Unembalmed Human Cadavers


Prepared by: Michael J. Huerkamp, DVM, Diplomate ACLAM
Date: June 8, 1999

Agent: Unembalmed human cadavers

Unembalmed human cadavers may harbor numerous pathogens such as Human Immunodeficiency Virus (HIV), Hepatitis A virus, Hepatitis B virus (HBV), Hepatitis C virus (HCV), Hepatitis E virus, and transmissible spongiform encephalopathies. The risk of infection from needle stick is about 1:4 for HBV and 1:500 for HIV. Unembalmed human cadavers may be used in surgery training laboratories done in DAR operating rooms.

Potential Hazard: The risk of occupationally-acquired HIV is very low and is primarily through exposure to infected blood from humans.
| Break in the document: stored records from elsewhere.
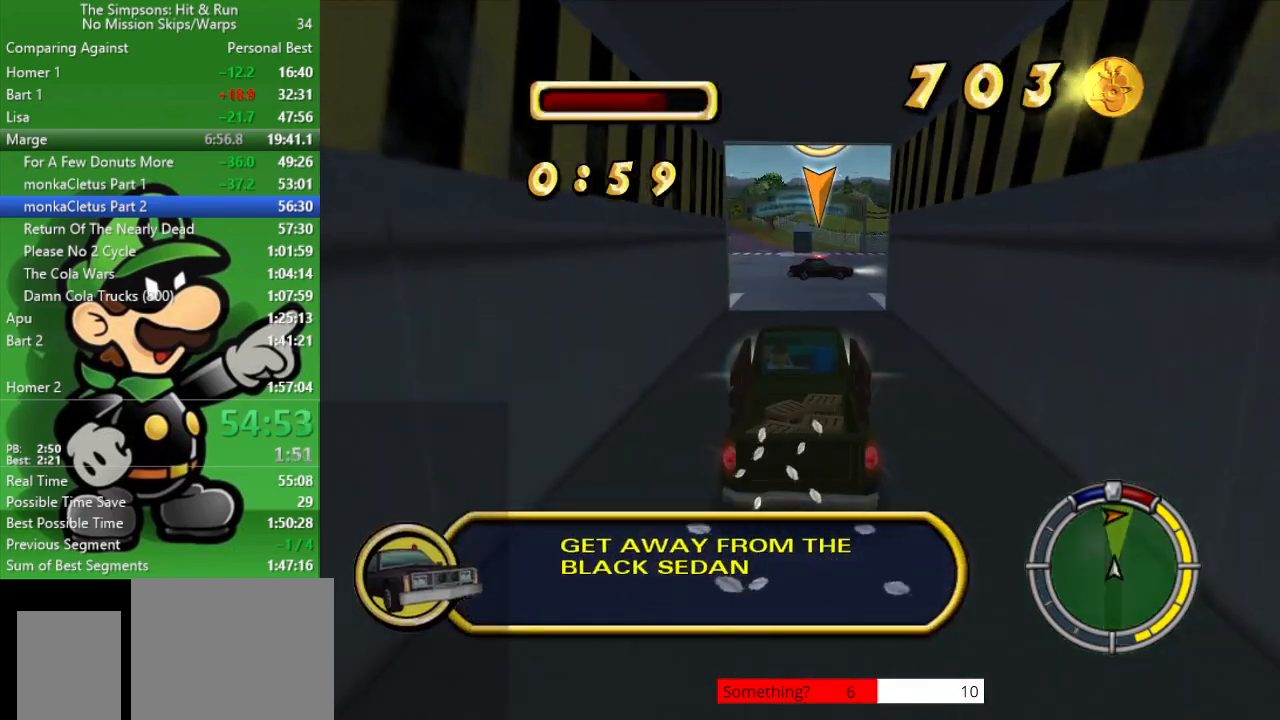
{"buttons": ["CIRCLE"], "left_stick": "center", "right_stick": "center", "events": []}
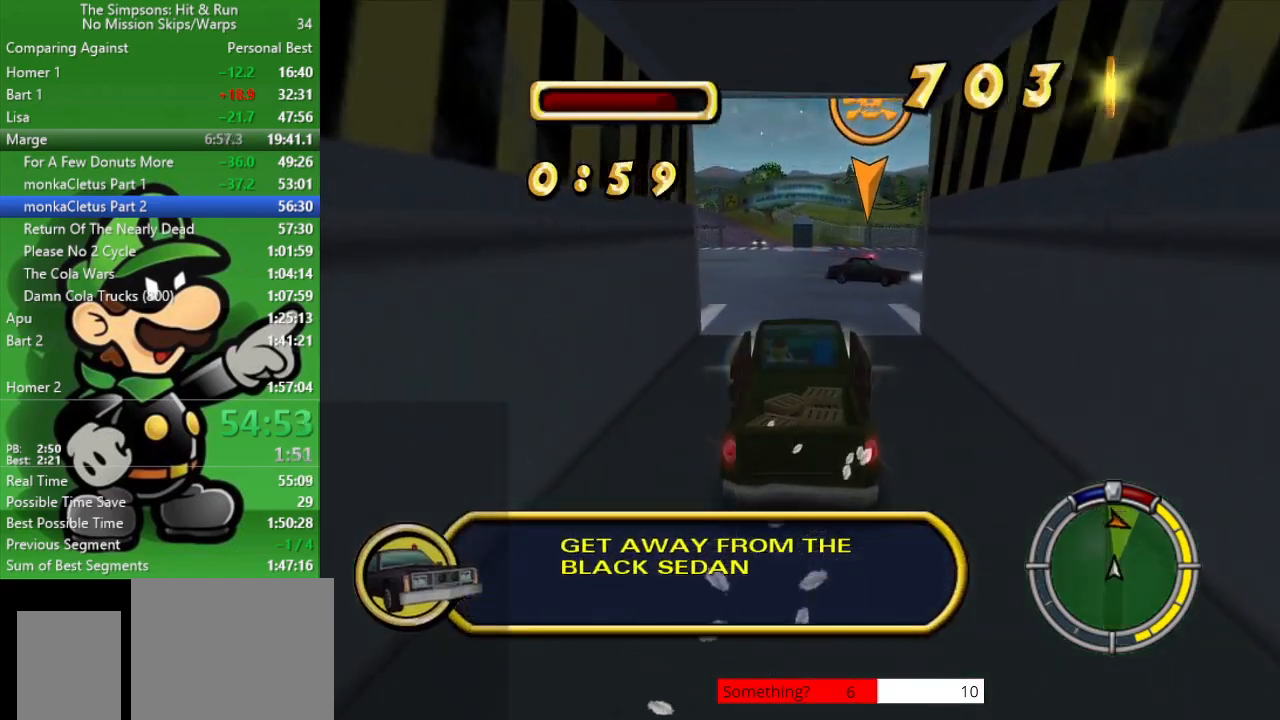
{"buttons": ["CIRCLE"], "left_stick": "center", "right_stick": "center", "events": [[267, "TRIANGLE", "down"], [400, "TRIANGLE", "up"]]}
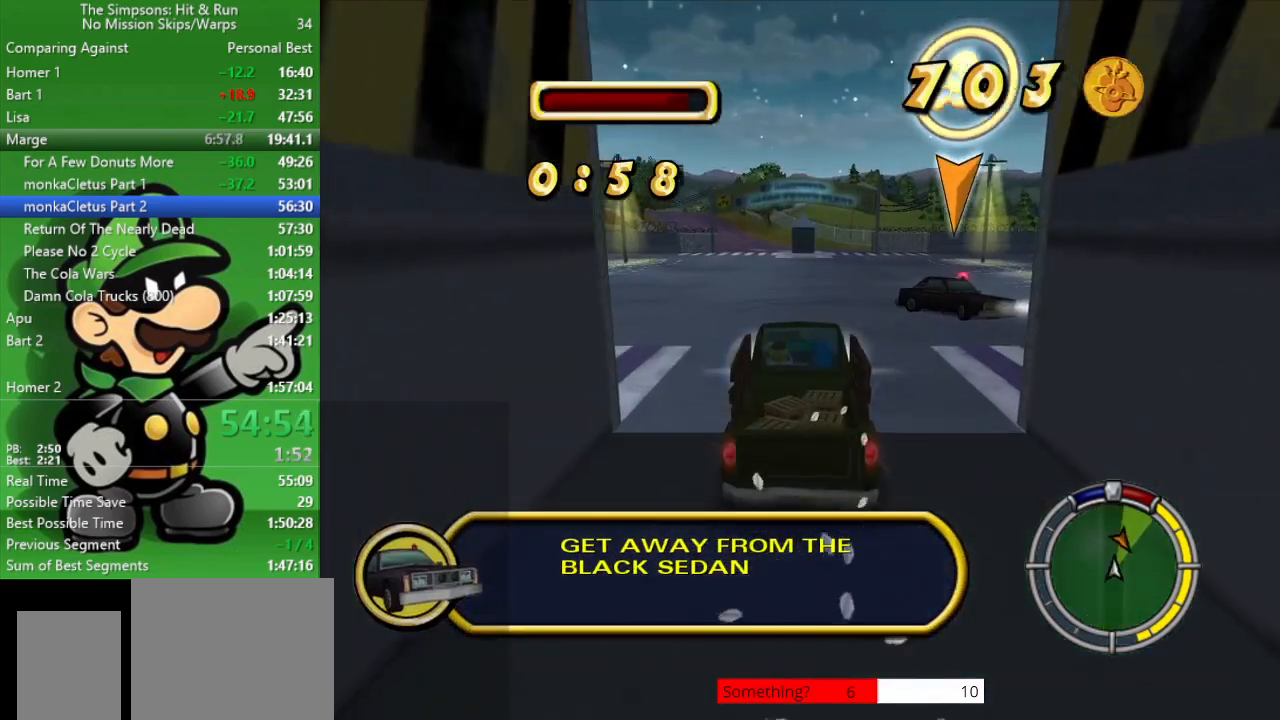
{"buttons": ["CIRCLE"], "left_stick": "center", "right_stick": "center", "events": []}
HIV and HBV should be assumed to be present in all blood or clinical specimens contaminated with blood and in unfixed tissues or organs (except intact skin) from human cadavers and on any devices coming into direct contact with any of these materials. Accidental parenteral inoculation, especially of nerve tissues and including formalin-fixed specimens, is a clear hazard for spongiform encephalopathy.

Recommended Precautions: Personnel must wear gowns, latex gloves, goggles, shoe covers and hair nets when in operating rooms with human cadavers. Sharps must never be reused and must be discarded in a sharps container. Personnel working with human cadavers must be vaccinated against Hepatitis B virus. Vaccination against Hepatitis A is recommended, but not mandatory. Vaccines are not available for HIV, HCV, Hepatitis E or transmissible spongiform encephalopathies. Surgical instruments in contact with human cadavers must be cleaned of gross organic debris with soap and water and disinfected by soaking for an appropriate time in glutaraldehyde.

References:Biosafety in Microbiological and Biomedical Laboratories, 3rd edition, CDC-NIH, 1993, pp. 106-7, 116-22.